After an expected -20% sales dip in 3Q11, Teradyne is being "cautious" on 4Q11 guidance, seeing "seasonal weakness starting in October" and "broad-based weakness" in tester orders (except wireless, thanks to Apple exposure). Citi's Wenge Yang notes that "all major players" in OSAT are cutting their capex in 2H11, which partly explains the soft SoC tester buy-in rate in 2H11.
Applied Materials, too, is "more cautious" about its fiscal 1Q12 (Jan.2012) orders being up, partly attributed to Intel's reported freeze of Fab 24/22nm (Ireland) orders. To the positive, though, most SSG orders in the October quarter (fiscal 4Q11) are technology buys since wafer capacity expansion is "essentially nil."
Not everyone's so pessimistic, though. Amkor feels "pretty good" about overall demand, thanks in part to its exposure to communication (smartphones) and gaming (seasonally strong). Utilization rates actually inched up above 80% in 3Q11, with "no notable inventory issues from most of its customers." KLA-Tencor wouldn't offer specific estimates about 4Q11 orders, but it did add some color to previous comments that implied "meaningful" growth, saying that it's a "reasonable scenario" since 4Q usually encompasses "positive seasonality." ATMI saw softer-than-expected foundry wafer starts in 3Q11 (-3% to -5% Q/Q instead of flat), but sees stabilizing forecasts from key customers into 4Q11, though they have yet to show anything "incrementally" better. Veeco's 4Q11 should be ok, but expiring Chinese subsidies could snap back orders in 1Q12.
And there's some growing hope on the horizon. Lam Research and Novellus confirmed Citi's report that Samsung is pulling in some tool shipments, "technology-related orders on the foundry side," to end-of-2011, which will help beef up some suppliers' 4Q numbers.
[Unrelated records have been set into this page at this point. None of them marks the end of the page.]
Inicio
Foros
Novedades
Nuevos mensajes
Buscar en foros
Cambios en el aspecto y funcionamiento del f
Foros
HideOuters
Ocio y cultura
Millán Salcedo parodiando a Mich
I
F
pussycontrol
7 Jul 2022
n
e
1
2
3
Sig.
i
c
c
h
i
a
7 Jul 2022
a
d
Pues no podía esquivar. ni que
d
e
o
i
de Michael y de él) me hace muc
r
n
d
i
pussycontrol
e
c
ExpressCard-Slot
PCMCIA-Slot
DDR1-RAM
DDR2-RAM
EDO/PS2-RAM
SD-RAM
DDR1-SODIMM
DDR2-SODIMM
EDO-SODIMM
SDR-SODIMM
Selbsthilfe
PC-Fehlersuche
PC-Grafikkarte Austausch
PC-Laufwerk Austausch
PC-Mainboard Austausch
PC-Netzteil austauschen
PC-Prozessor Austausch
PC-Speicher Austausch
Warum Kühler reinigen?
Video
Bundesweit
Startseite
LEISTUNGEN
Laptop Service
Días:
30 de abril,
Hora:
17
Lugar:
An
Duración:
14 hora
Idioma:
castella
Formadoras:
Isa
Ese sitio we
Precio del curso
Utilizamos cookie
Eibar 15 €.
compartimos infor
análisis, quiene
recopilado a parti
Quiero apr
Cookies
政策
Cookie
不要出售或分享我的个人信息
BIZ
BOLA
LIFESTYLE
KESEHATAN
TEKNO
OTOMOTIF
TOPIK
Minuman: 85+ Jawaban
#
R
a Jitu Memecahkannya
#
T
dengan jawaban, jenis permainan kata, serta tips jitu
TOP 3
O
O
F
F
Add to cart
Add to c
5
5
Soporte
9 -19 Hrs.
ASML also supported the idea that orders have to rise in 4Q, or else customers will put at risk their stated 1H12 spending and technology objectives.
Citi's Tim Arcuri continues to point to data indicating WFE capex run-rate bottomed out in 3Q11 at ~$20B, essentially the "maintenance level" which is impossibly low to sustain. For 2012 he expects "flattish" capex vs. 2011, with a -10% decline as the "worst-case scenario." That worst-case view would put WFE spending at around $26B-$27B, far above the current WFE order run-rate.
28nm: A 1H12 story. Foundries (e.g. TSMC, GlobalFoundries) are taping out 28nm now but realistically the ramp is 1Q12-2Q12 until they can improve yields. ATMI looks to be designed into both TSMC's 28nm process chemistry and likely others (GF), and should grow revenues/wafer once 28nm ramps. NVLS also cited 28nm yield issues as a reason for recent foundry order pullbacks, but once they are resolved orders should flow again. LRCX said it has yet to ship any volume 28nm tools to major foundries.
450mm: Hurry up and wait. The major backers of 450mm (Intel, TSMC, Samsung) are getting together over the next few weeks to formalize "a unified plan/consortium," Citi's Arcuri writes. Nonetheless, with rising capital intensity driven by ever more complex steps (and new ones, e.g. EUV), tool suppliers are fine with holding off on their 450mm development, he says. NVLS is "more cautious" on 450mm wafer-size transition, citing a "deflationary outcome" seen in the shift to 300mm. LRCX, on the other hand, sees a big window of opportunity to gain share at 450mm.
EUV timeline compressed. Specifically talking about EUV, ASML expressed more confidence about the technology's ultimate viability, but time is running out to get to 60WPH targets by mid-2012, with sources still the key challenge, Arcuri noted. DRAM customers could get away with 50-60WPH for two layers, but other sectors (e.g. logic) are still uncertain. Eighteen tools are in the supply chain: 10 ordered and two more likely to order a tool each, but the other 6 are question marks in terms of timing. In the meantime, ASML plans a ~250WPH immersion tool for next year to fend off encroachment by Nikon which has gained qualifications at Samsung, TSMC, and INTC.